BRIEF: Return only those lines of the listing in which "pinky" appears.
*-*-*
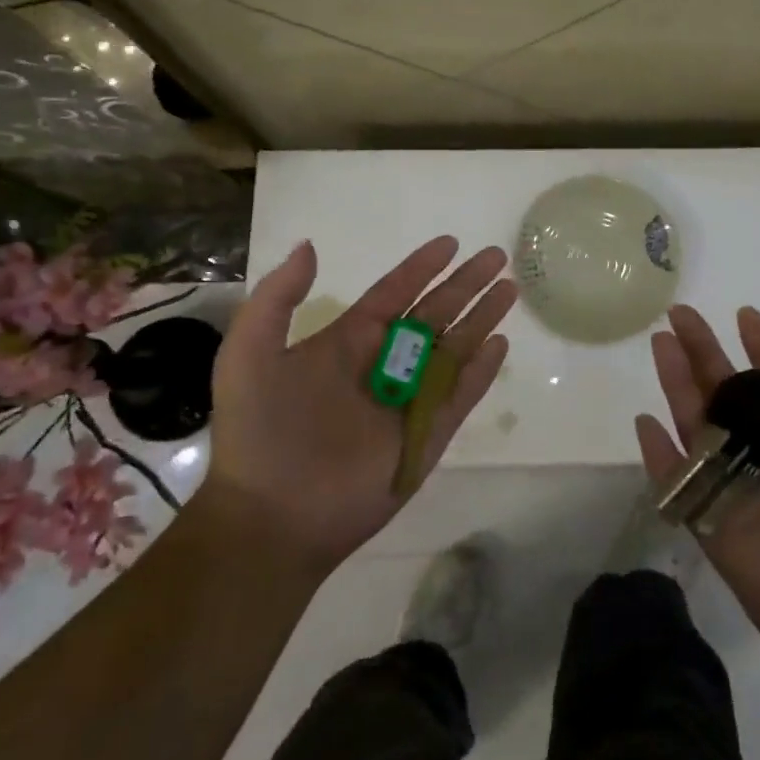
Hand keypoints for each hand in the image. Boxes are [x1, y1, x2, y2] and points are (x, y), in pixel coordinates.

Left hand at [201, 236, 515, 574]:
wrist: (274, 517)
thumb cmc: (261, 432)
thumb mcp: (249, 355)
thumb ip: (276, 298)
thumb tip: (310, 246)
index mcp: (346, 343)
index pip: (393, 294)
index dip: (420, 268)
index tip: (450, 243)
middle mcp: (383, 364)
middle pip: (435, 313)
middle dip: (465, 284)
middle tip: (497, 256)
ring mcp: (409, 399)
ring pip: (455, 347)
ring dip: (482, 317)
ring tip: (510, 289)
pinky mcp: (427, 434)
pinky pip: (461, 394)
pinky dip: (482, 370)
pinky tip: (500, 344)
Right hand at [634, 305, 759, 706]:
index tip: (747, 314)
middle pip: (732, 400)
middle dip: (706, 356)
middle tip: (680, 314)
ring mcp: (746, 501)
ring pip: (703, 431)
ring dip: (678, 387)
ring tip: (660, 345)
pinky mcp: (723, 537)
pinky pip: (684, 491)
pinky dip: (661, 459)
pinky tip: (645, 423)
*-*-*
OUTPUT OF THE EXERCISE:
pinky mcp: (427, 434)
pinky pip: (461, 394)
pinky dip: (482, 370)
pinky tip: (500, 344)
pinky mcp: (723, 537)
pinky pip: (684, 491)
pinky dip: (661, 459)
pinky tip: (645, 423)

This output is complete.